Meeting the challenge
 

  • The most obvious challenge of recordkeeping in the electronic environment is the technical one; it was the affair of the unreadable 1960 Census records that led the Committee on the Records of Government to say "the United States is in danger of losing its memory."[4]But technical solutions alone are not sufficient; archivists and records managers have also been obliged to rethink some of their assumptions about what constitutes the 'record' that they are trying to preserve. This provides the basis for policies which will ensure that correct procedures are followed and the appropriate technical solutions correctly applied.

  •  

     

    Nature of the record

    A number of projects have addressed the issue of what constitutes a record. In 1993 the University of Pittsburgh School of Information Sciences began a research project to examine variables that affect the integration of recordkeeping requirements in electronic information systems. [5] The major objectives of this research project were to develop a set of well-defined recordkeeping functional requirements, satisfying all the various legal, administrative and other needs of a particular organization, which can be used in the design and implementation of electronic information systems. In September 1996 the project published a Framework for Business Acceptable Communications, including Functional Requirements for Evidence in Recordkeeping, and Metadata Specifications based on them. Its specifications have been adopted as the basis for a number of archival electronic recordkeeping implementations, for example at Indiana University.[6]
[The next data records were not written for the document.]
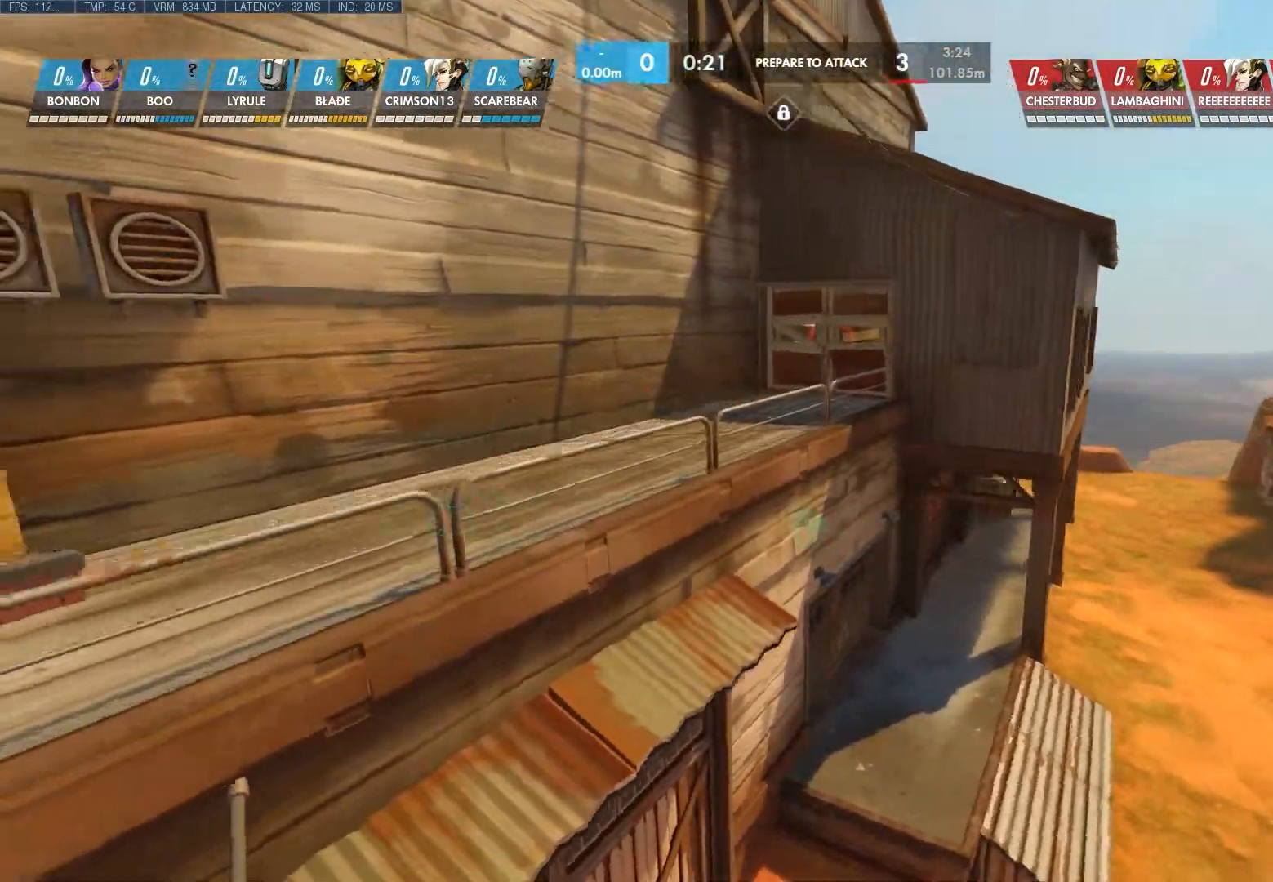
{"keys": [], "mouse": [], "events": [[217, "a", "up"], [250, "shift", "up"]]}
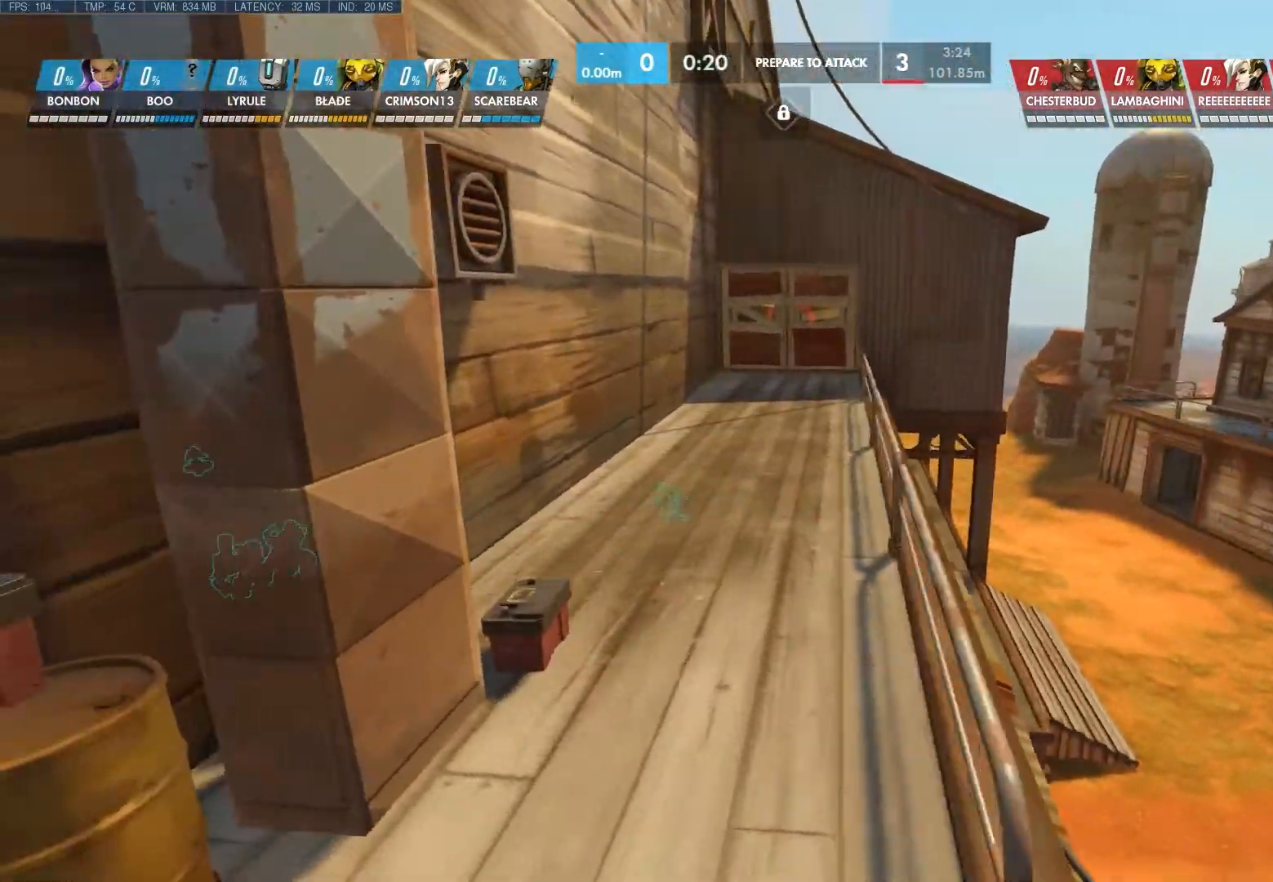
{"keys": ["d"], "mouse": [], "events": [[367, "d", "down"]]}
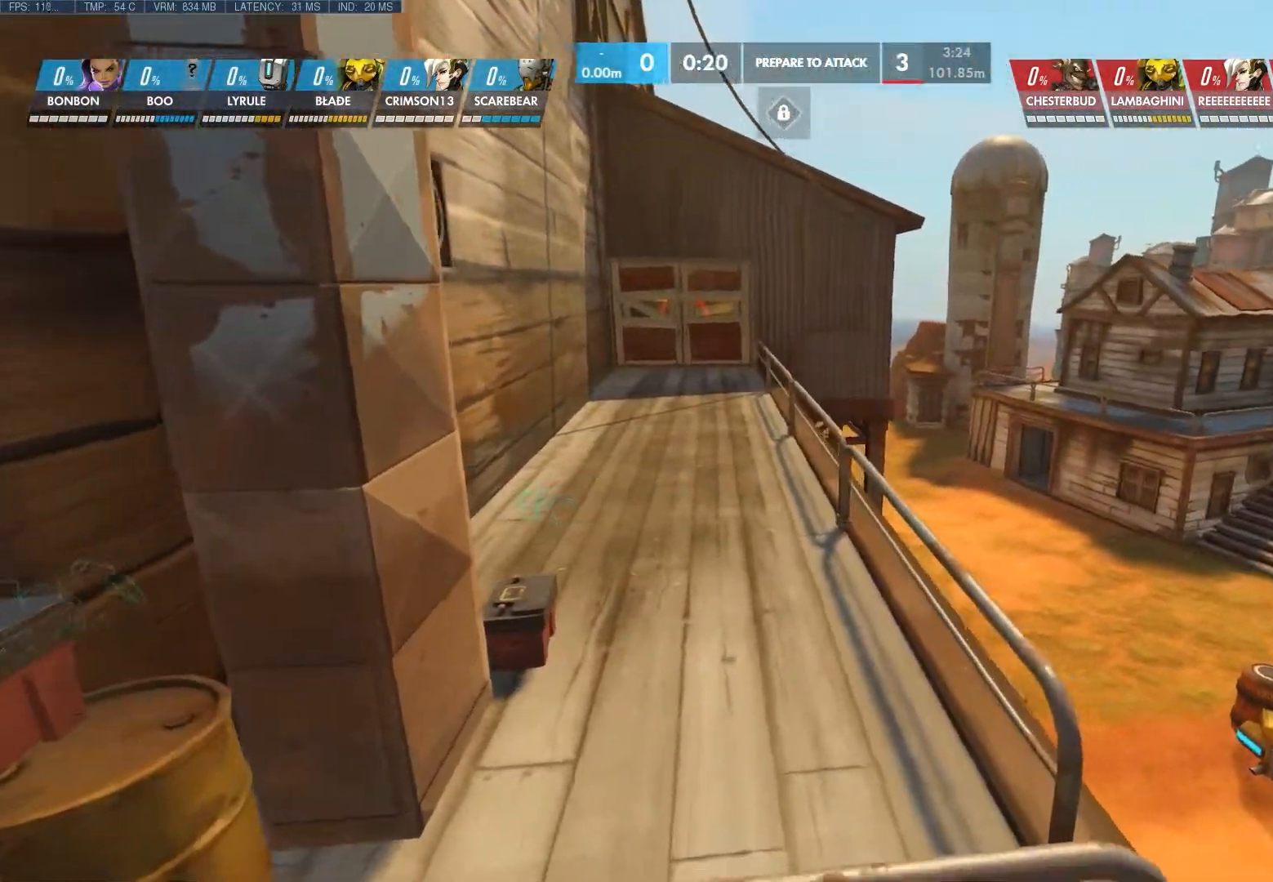
{"keys": ["d", "shift"], "mouse": [], "events": [[183, "shift", "down"]]}
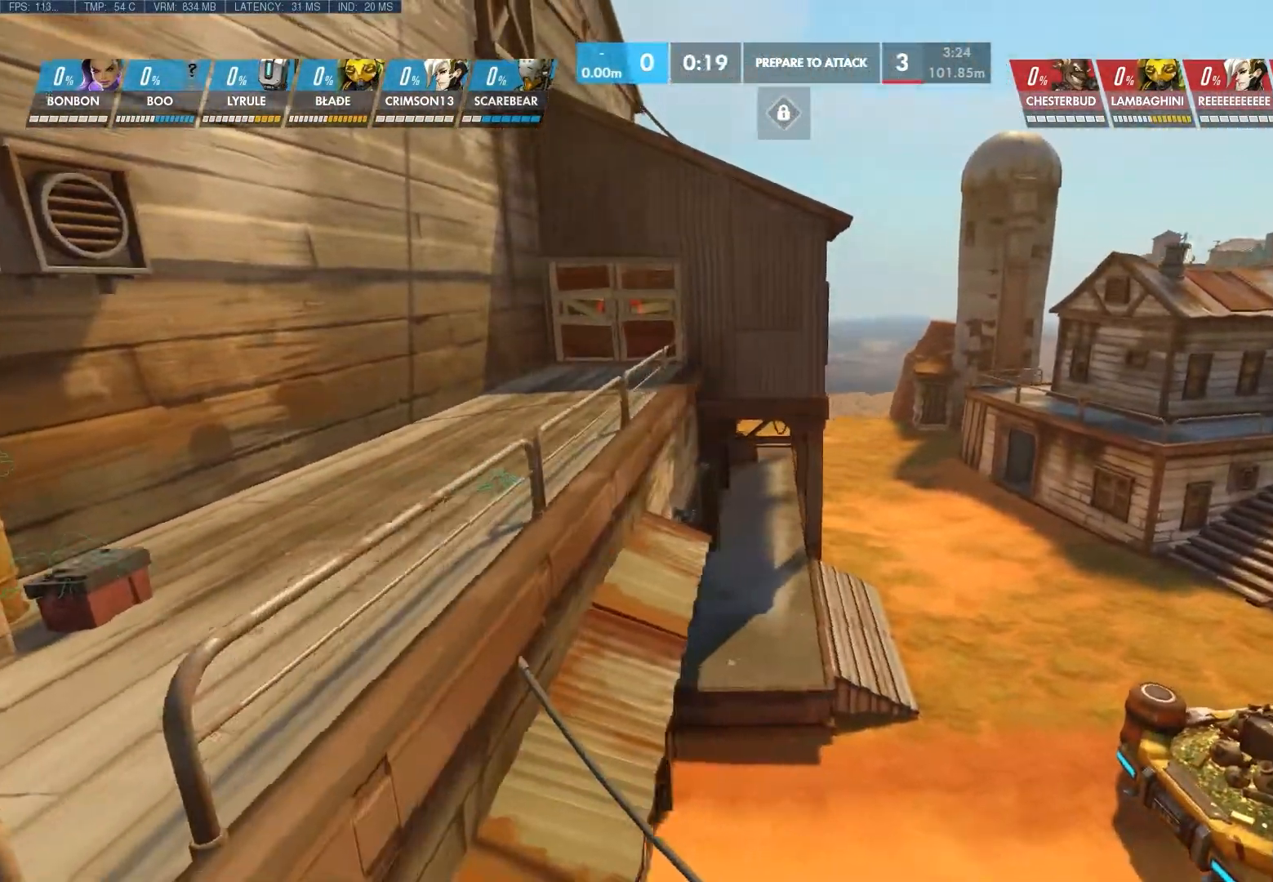
{"keys": ["d", "shift"], "mouse": [], "events": []}
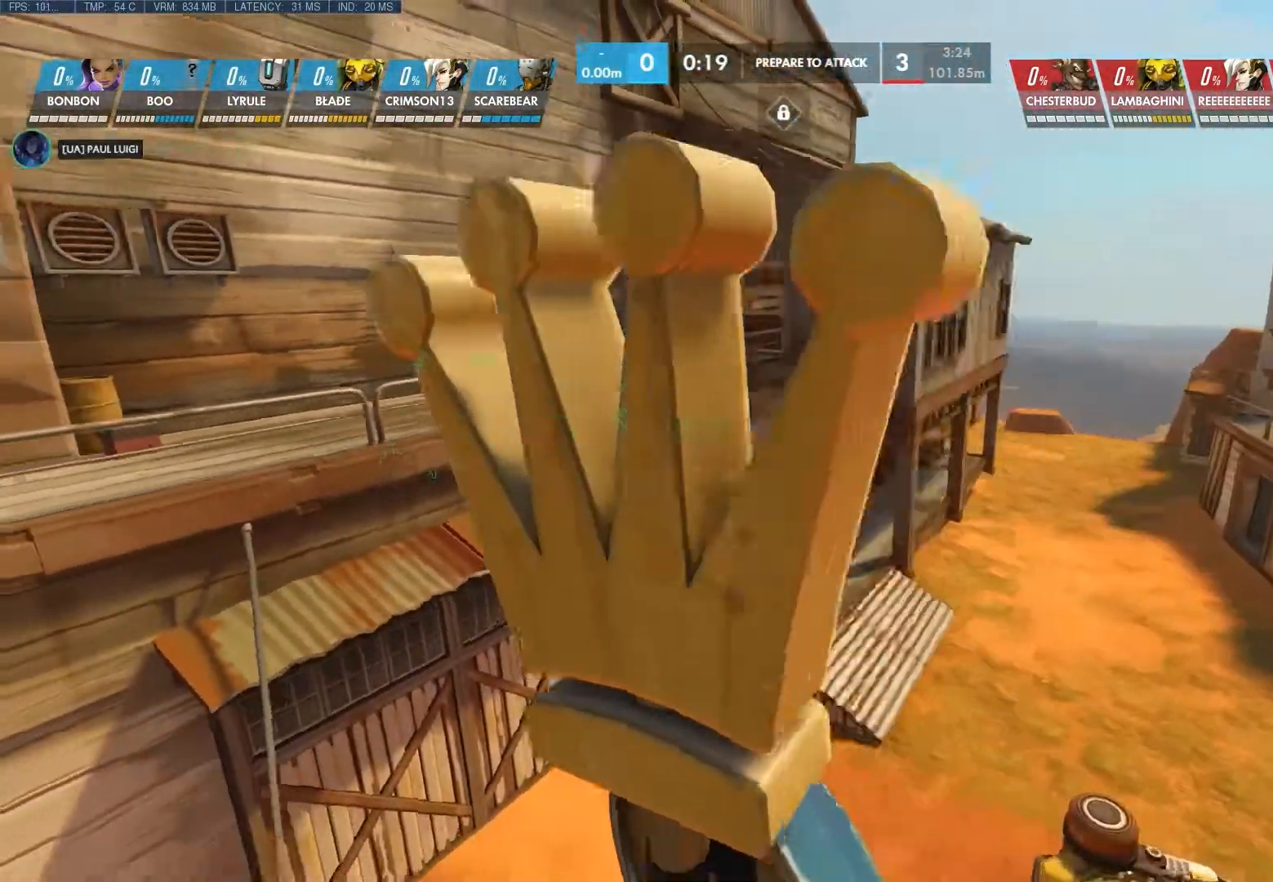
{"keys": ["d", "shift"], "mouse": [], "events": []}
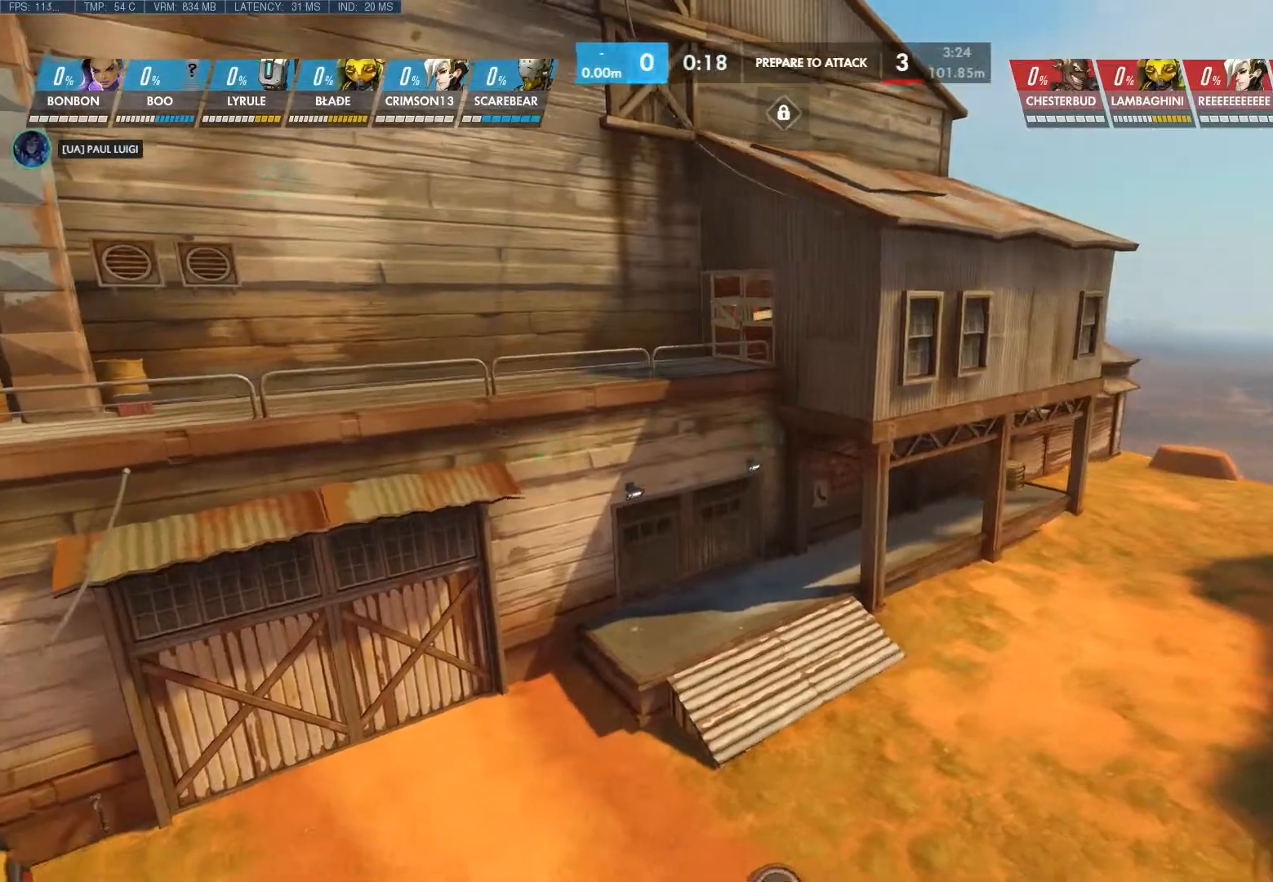
{"keys": ["d", "shift"], "mouse": [], "events": []}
    At around the same time, a research project by the University of British Columbia's School of Library, Archival and Information Studies aimed to identify and define the requirements for creating, handling and preserving reliable and authentic electronic records.[7] The UBC Project researchers worked in close collaboration with the U.S. Department of Defense Records Management Task Force to identify requirements for Records Management Applications (RMA). The resulting standard (DOD 5015.2)  [8]  is now in use by the U.S. Defense Information Systems Agency to certify RMA vendors. InterPARES (International Research on Permanent Authentic Records in Electronic Systems) is the second phase of the UBC Project, intended to address the long-term preservation of inactive electronic records (i.e. records which are no longer needed for day-to-day business but which must be preserved for operational, legal, or historical reasons)[9] .

    Technical issues

    This is intended only as a very brief overview. More detailed information is available elsewhere [10]; in particular, guidelines for storage and physical conservation are well covered [11]. There are three main technical strategies to address digital preservation, and each has its supporters and critics and its own advantages and disadvantages (Jean Marie Deken gives a good introduction to this and other matters concerning archives and records management in the electronic environment) [12].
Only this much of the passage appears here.